My son is currently going through what I’ve dubbed a “contrarian” stage. Our conversations often consist of nothing but clashing over basic facts.
[Editor’s note: the child is also stuck in a fascinating yet aggravating stage of linguistic development in which he reverses “you” and “I,” thus speaking in rhetorical statements all day long.]
Upon greeting him when waking…
Me: “Good morning, sweet love! Mama’s here to see you!”
S: “Do you NOT want Mama to be with you?”
Mathematical inquiries over breakfast…
S: “What is 5 plus 8?”
S: “Do you NOT want 5 plus 8 to be 13?”
Spelling agonies over snack…
S: “How do you spell ‘Mama'”?
S: “Do you NOT want it to be spelled M-A-M-A?”
His refutations of my every statement are often accompanied by whining, whimpering or wailing. As if all the NOs weren’t already enough to grate like fingernails on a chalkboard.
These are the BASIC FACTS OF THE UNIVERSE, I want to laugh (or yell). 55 will always follow 54. Sacramento will always be the capital of California. Wednesday will always come after Tuesday. Why are we wasting our time arguing about unchangable truths?
After losing my temper over one too many similar exchanges, I found myself fuming as I washed my hands. God, help me to be patient with him, I prayed, my always prayer.
Then I added, Do you have any idea how frustrating it is to have someone say “no” to your every “yes”?
At which point I caught my own eye in the mirror. And heard God give a simple reply: Yes.

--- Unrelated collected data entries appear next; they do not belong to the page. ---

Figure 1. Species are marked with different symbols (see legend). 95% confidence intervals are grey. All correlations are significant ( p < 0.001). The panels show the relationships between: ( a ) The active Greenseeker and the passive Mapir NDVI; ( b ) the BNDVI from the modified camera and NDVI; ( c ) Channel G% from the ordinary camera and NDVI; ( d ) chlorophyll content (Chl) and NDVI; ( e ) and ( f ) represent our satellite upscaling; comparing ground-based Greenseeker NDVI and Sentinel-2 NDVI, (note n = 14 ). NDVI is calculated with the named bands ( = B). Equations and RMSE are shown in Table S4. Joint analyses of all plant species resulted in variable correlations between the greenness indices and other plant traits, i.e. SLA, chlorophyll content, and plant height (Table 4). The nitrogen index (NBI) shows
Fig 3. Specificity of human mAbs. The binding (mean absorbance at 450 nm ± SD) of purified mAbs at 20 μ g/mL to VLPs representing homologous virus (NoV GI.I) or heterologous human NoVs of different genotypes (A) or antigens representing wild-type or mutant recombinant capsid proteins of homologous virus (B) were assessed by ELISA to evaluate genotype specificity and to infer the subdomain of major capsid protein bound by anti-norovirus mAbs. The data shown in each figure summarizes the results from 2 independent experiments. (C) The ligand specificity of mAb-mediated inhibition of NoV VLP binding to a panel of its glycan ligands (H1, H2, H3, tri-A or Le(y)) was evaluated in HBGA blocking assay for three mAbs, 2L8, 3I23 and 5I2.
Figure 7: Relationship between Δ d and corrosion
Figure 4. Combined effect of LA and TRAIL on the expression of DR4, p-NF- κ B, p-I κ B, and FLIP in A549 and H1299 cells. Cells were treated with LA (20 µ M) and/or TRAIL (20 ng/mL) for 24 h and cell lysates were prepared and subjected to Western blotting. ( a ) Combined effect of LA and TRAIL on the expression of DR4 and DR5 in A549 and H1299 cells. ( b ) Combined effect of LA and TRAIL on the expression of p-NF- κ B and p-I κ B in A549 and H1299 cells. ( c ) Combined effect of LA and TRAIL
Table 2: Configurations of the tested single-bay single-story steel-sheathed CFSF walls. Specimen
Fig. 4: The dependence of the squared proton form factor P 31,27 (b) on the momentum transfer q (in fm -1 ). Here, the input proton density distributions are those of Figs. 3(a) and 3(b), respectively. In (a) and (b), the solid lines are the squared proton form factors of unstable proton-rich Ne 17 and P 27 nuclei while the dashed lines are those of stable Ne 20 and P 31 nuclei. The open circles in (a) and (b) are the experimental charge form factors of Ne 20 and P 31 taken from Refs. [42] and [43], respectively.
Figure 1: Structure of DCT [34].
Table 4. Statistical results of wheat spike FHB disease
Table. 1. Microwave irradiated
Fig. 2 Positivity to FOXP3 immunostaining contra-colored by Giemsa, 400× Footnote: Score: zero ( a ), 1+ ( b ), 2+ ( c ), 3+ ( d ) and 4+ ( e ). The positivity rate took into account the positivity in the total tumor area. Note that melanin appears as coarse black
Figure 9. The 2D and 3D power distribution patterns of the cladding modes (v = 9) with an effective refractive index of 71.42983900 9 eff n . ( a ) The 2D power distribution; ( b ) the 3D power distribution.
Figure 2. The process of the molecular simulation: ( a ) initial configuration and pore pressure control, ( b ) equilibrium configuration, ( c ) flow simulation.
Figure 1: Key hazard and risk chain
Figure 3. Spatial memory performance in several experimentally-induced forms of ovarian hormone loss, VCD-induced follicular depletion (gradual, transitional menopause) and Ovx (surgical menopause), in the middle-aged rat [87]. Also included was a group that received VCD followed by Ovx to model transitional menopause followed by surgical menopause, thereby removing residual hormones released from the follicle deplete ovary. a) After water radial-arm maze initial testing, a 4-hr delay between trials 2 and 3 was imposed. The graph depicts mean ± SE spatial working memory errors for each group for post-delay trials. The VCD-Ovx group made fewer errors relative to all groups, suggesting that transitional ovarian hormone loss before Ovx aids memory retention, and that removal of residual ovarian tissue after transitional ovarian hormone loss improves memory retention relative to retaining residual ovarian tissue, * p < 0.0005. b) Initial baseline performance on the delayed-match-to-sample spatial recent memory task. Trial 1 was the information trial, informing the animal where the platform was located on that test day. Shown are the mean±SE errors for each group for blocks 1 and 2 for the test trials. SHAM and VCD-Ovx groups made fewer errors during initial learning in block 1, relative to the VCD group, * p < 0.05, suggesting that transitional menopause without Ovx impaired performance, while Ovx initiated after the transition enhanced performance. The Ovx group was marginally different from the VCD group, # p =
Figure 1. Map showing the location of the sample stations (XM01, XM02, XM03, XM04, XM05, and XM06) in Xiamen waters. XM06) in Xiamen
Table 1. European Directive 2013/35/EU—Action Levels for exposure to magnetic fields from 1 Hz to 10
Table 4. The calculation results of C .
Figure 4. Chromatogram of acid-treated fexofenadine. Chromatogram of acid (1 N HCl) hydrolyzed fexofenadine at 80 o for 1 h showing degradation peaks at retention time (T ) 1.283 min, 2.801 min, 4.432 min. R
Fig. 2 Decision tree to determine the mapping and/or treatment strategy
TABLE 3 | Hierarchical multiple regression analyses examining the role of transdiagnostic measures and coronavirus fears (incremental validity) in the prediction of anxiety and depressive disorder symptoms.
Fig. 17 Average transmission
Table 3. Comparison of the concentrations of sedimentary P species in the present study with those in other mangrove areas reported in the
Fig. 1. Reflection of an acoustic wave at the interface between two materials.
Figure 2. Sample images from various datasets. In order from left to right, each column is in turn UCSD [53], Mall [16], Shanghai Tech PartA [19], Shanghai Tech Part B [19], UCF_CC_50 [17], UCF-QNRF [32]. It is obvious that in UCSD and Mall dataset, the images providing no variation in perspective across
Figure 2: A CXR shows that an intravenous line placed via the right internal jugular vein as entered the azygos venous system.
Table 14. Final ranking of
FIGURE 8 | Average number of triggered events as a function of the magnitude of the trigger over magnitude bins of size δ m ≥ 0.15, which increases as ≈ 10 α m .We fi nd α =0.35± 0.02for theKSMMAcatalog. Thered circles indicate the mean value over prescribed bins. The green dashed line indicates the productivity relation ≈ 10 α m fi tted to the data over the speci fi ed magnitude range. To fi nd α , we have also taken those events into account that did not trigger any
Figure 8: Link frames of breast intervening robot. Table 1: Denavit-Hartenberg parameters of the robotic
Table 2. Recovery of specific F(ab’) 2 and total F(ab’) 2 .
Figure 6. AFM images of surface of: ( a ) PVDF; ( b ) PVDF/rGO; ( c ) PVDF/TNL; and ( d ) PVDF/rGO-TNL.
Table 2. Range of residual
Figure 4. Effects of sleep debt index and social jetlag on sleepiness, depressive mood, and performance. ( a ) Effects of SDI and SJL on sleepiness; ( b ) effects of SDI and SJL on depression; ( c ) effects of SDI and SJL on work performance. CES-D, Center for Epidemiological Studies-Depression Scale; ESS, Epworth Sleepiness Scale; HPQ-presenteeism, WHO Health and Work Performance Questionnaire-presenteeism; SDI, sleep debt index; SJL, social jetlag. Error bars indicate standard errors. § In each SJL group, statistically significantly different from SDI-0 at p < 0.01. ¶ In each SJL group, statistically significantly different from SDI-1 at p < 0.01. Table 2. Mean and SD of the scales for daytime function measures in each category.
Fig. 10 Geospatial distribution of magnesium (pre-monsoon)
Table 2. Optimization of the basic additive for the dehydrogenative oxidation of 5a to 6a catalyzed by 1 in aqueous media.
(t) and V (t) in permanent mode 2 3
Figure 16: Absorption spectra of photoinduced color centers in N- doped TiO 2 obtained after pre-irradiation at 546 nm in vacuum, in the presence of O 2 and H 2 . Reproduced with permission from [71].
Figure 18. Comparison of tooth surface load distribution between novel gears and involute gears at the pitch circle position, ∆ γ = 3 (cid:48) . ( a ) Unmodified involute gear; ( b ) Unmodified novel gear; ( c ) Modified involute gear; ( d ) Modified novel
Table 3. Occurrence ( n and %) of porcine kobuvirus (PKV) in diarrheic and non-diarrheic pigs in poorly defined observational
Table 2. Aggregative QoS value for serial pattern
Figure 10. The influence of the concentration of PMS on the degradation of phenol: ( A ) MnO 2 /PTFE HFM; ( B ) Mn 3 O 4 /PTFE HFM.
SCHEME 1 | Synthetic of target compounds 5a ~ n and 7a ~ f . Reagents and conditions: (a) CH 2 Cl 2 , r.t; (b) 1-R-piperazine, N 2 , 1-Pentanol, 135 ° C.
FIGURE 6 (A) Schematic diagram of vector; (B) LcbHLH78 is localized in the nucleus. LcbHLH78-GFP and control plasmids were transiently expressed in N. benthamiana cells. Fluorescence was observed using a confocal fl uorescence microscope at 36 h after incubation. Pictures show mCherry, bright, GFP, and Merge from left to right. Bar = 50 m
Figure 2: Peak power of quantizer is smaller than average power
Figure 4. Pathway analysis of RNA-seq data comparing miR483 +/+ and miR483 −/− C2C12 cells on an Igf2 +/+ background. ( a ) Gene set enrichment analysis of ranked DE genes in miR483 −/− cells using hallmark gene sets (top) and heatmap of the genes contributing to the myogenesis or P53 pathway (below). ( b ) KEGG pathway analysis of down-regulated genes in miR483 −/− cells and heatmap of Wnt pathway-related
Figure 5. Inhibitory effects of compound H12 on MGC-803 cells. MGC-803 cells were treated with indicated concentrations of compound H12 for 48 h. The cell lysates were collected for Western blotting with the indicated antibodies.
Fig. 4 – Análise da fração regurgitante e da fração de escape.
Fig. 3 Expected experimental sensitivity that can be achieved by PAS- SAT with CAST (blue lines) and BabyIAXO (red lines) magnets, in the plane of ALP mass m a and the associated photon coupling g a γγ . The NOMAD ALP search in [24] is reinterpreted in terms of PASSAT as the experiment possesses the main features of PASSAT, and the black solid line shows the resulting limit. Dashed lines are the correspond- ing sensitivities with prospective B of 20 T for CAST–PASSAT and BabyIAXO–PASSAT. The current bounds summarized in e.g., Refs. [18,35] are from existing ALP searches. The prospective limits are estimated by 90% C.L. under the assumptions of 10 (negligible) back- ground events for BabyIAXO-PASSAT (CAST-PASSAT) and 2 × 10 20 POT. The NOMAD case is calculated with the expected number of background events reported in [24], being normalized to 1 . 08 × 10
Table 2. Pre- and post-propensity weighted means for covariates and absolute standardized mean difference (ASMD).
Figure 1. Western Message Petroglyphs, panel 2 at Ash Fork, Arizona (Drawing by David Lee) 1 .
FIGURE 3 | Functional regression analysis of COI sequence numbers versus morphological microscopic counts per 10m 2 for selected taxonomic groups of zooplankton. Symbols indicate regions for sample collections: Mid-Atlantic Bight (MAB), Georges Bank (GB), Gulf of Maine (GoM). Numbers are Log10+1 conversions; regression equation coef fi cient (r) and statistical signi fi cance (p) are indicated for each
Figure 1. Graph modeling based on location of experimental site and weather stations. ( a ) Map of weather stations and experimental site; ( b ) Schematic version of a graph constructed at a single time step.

My toddler’s constant naysaying is all-too-familiar, if I’m honest. Because it’s exactly what I often say to God, wrestling away from a loving embrace with all the stubborness that free will and even wilder nature bestow.
I say no to moments to love, chances to grow, opportunities to serve. In choosing my own selfish pride, I’m arguing against a basic fact of the universe: the existence of a loving Creator, in whose constant “yes” rattle all my little “nos.” Maybe being contrarian isn’t just a stage of toddlerhood; it’s a condition of being human.
I get his frustration, sympathize with his desire for control. The world can be an exasperating place to figure out. Maybe I need not just more patience, but more empathy. After all, I still refuse to accept basic facts about existence. Like the inevitable mortality of those I love. Or my own limitations. To name but a few.
Karl Rahner called it the supernatural existential – that we exist everywhere and always within God’s free offer of grace. All our yeses and nos echo within God’s one emphatic YES.
This mama calls it theologizing the terrible twos.